### YOUR GOAL
Copy each line of the entries beneath that contains the word "knee".
#### EXTRACTED RECORDS
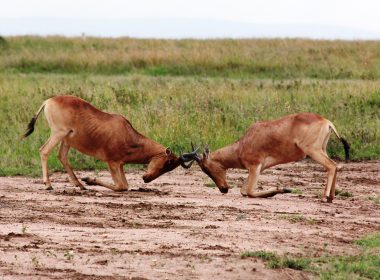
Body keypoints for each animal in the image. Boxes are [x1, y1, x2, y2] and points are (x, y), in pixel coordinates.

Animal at [23, 95, 196, 191]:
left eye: (171, 167)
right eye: (168, 162)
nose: (146, 178)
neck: (127, 134)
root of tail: (49, 101)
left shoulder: (120, 165)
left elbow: (125, 186)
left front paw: (87, 180)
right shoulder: (111, 162)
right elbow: (121, 187)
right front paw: (89, 179)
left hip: (66, 140)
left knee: (62, 157)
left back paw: (80, 185)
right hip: (58, 133)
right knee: (44, 151)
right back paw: (49, 185)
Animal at [186, 112, 348, 202]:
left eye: (206, 168)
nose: (223, 189)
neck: (243, 143)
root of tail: (327, 122)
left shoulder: (255, 167)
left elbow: (248, 192)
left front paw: (284, 189)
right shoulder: (256, 169)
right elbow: (244, 191)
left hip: (313, 150)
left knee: (331, 166)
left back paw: (324, 197)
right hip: (322, 149)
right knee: (335, 166)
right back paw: (331, 197)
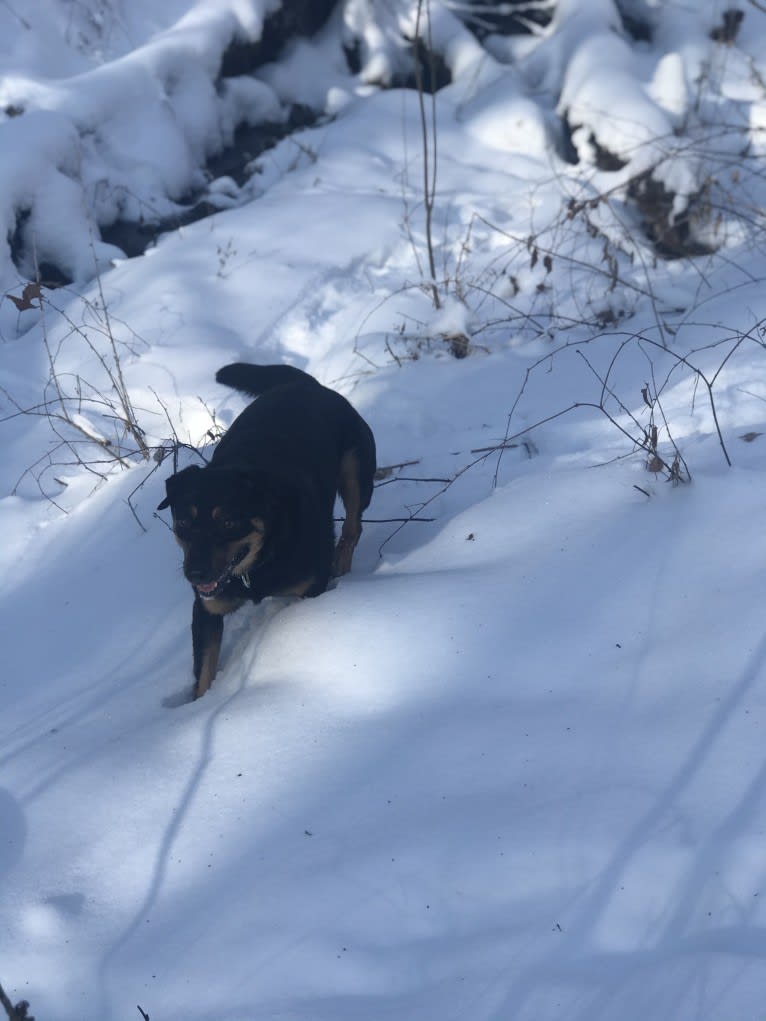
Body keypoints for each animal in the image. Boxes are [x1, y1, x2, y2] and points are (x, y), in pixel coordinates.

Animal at [158, 361, 377, 702]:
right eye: (183, 523)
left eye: (228, 522)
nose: (195, 574)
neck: (257, 566)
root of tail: (306, 383)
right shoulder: (206, 609)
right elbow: (204, 670)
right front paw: (199, 706)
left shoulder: (310, 587)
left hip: (357, 467)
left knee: (354, 524)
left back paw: (341, 563)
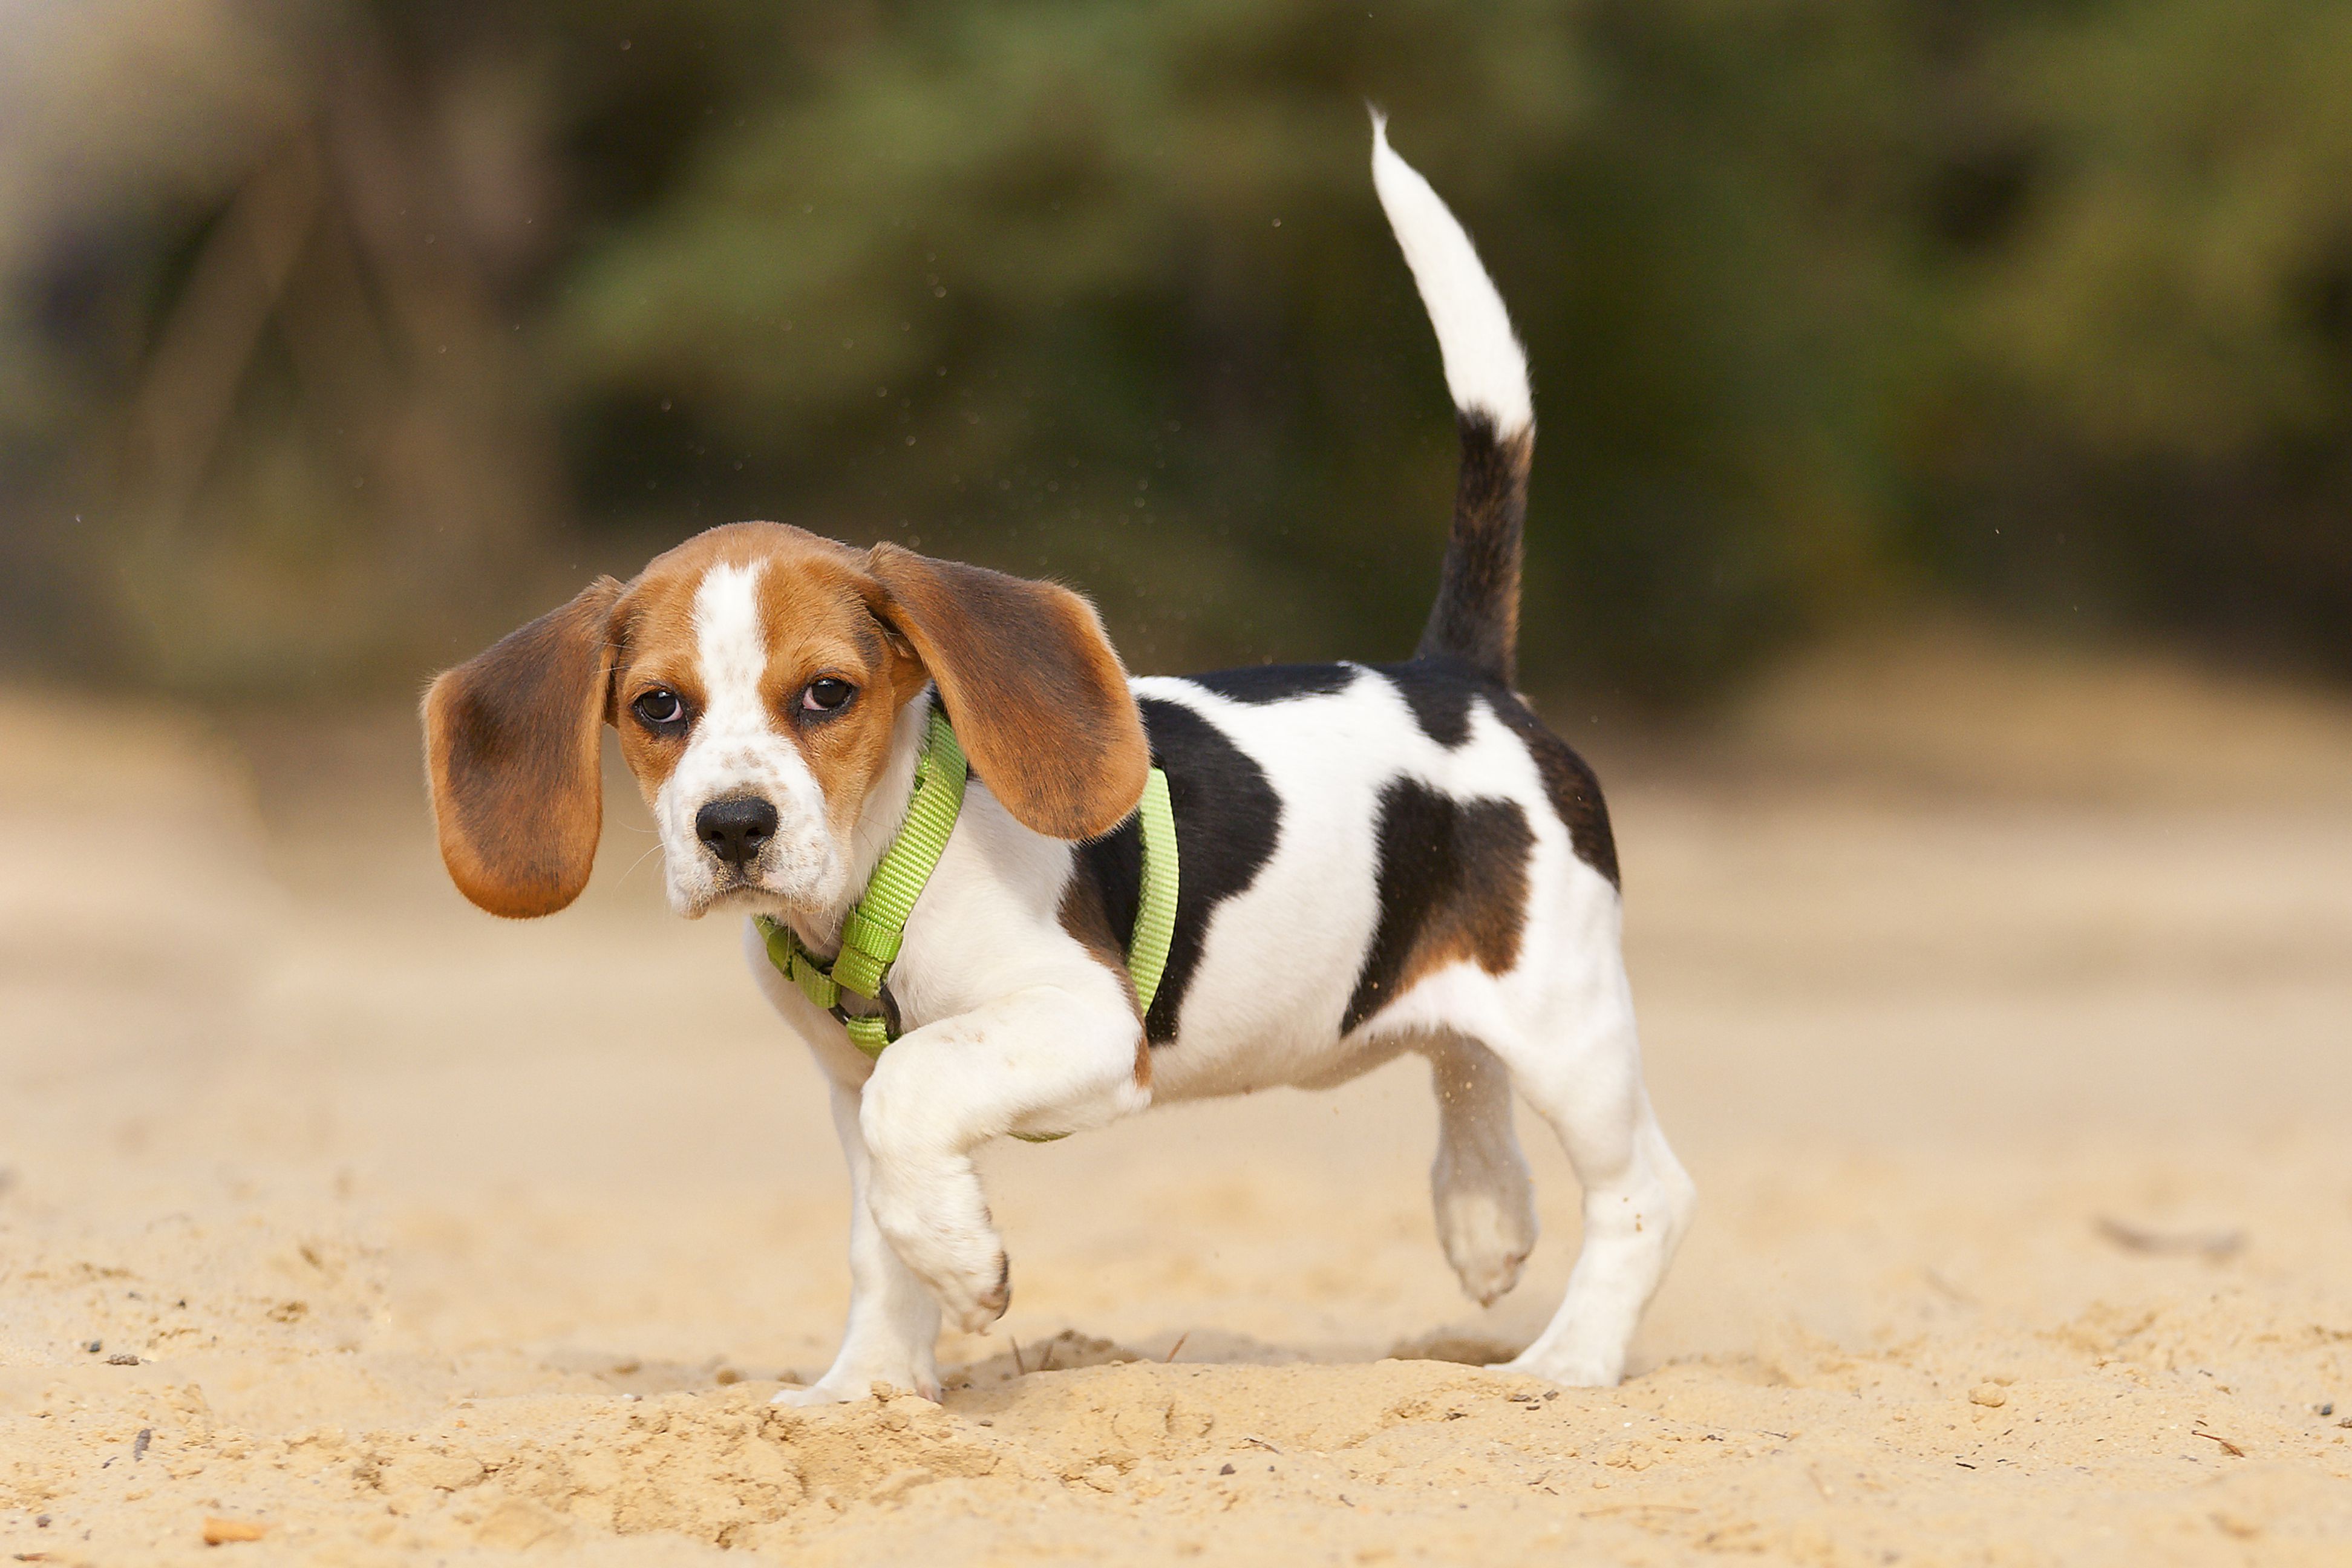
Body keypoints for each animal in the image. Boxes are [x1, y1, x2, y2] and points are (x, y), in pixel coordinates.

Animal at [428, 120, 1693, 1401]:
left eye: (828, 694)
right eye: (658, 707)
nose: (731, 826)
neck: (880, 877)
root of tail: (1460, 676)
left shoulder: (1080, 1027)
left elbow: (914, 1093)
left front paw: (963, 1264)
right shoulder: (842, 1082)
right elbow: (878, 1226)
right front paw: (869, 1386)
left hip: (1568, 1020)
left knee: (1644, 1192)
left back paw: (1566, 1358)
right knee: (1463, 1064)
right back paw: (1485, 1216)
########
### REPLY TO THE EXERCISE
left knee: (62, 157)
right knee: (44, 151)
left knee: (331, 166)
right knee: (335, 166)
left knee: (354, 524)
left knee: (1644, 1192)
right knee: (1463, 1064)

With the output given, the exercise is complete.